• PROBLEM TO WORK ON
Update the lines of every item below by replacing "developed" with "processed" and leaving all other wording unchanged.

[Collected data entries]

────────────────────

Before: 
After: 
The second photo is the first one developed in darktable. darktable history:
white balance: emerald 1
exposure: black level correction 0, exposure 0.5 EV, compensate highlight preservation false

────────────────────

• TASK SOLUTION
Before: 
After: 
The second photo is the first one processed in darktable. darktable history:
white balance: emerald 1
exposure: black level correction 0, exposure 0.5 EV, compensate highlight preservation false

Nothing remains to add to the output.